Stored data
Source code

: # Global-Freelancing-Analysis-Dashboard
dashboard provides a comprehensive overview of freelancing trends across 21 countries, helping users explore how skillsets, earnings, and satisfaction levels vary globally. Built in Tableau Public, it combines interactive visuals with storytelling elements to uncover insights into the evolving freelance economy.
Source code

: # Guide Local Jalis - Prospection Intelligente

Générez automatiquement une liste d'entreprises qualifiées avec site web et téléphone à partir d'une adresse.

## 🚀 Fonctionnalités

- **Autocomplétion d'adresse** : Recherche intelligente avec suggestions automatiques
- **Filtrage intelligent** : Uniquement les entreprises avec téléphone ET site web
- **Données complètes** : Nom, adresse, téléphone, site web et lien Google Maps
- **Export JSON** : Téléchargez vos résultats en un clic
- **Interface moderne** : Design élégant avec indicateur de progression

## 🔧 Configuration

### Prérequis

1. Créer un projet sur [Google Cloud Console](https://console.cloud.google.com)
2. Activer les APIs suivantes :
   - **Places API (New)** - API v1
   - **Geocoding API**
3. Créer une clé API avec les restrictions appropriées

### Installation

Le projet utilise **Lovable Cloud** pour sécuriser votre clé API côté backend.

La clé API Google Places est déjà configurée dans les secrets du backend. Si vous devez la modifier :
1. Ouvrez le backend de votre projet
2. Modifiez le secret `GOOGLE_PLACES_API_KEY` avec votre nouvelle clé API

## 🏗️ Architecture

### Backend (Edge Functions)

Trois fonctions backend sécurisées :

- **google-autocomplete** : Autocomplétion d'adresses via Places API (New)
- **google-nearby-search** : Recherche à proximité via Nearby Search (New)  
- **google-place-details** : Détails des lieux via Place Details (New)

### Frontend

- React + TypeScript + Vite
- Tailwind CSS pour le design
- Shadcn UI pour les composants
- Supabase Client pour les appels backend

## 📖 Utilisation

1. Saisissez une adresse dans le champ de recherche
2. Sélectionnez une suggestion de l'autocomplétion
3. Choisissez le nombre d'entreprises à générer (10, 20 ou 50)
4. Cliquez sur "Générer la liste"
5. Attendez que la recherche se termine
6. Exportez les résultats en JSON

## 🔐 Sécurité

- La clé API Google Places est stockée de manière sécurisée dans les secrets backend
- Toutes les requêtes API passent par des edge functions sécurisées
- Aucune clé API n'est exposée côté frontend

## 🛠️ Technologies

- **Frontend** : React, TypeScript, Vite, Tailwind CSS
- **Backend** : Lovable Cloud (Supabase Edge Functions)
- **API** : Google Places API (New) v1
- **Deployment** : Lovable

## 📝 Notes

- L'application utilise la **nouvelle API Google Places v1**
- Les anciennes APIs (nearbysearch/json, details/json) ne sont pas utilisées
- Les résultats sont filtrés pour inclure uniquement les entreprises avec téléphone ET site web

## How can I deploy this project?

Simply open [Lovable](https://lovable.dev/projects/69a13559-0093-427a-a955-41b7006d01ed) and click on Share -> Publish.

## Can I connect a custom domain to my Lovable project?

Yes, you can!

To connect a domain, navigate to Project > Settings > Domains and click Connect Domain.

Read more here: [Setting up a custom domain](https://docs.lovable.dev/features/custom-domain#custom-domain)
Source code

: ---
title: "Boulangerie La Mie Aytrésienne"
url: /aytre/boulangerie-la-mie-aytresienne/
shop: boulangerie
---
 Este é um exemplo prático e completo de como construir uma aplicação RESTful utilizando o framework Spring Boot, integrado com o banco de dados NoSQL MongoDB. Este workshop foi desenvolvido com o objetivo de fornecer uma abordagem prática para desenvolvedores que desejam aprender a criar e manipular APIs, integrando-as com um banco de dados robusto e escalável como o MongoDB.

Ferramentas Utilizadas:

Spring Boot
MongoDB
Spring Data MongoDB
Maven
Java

About this task:
Exactly as written, reproduce the lines of the data above from the first line through the line where "dashboard provides a" appears.

Written response:
Source code

: # Global-Freelancing-Analysis-Dashboard
dashboard provides a comprehensive overview of freelancing trends across 21 countries, helping users explore how skillsets, earnings, and satisfaction levels vary globally. Built in Tableau Public, it combines interactive visuals with storytelling elements to uncover insights into the evolving freelance economy.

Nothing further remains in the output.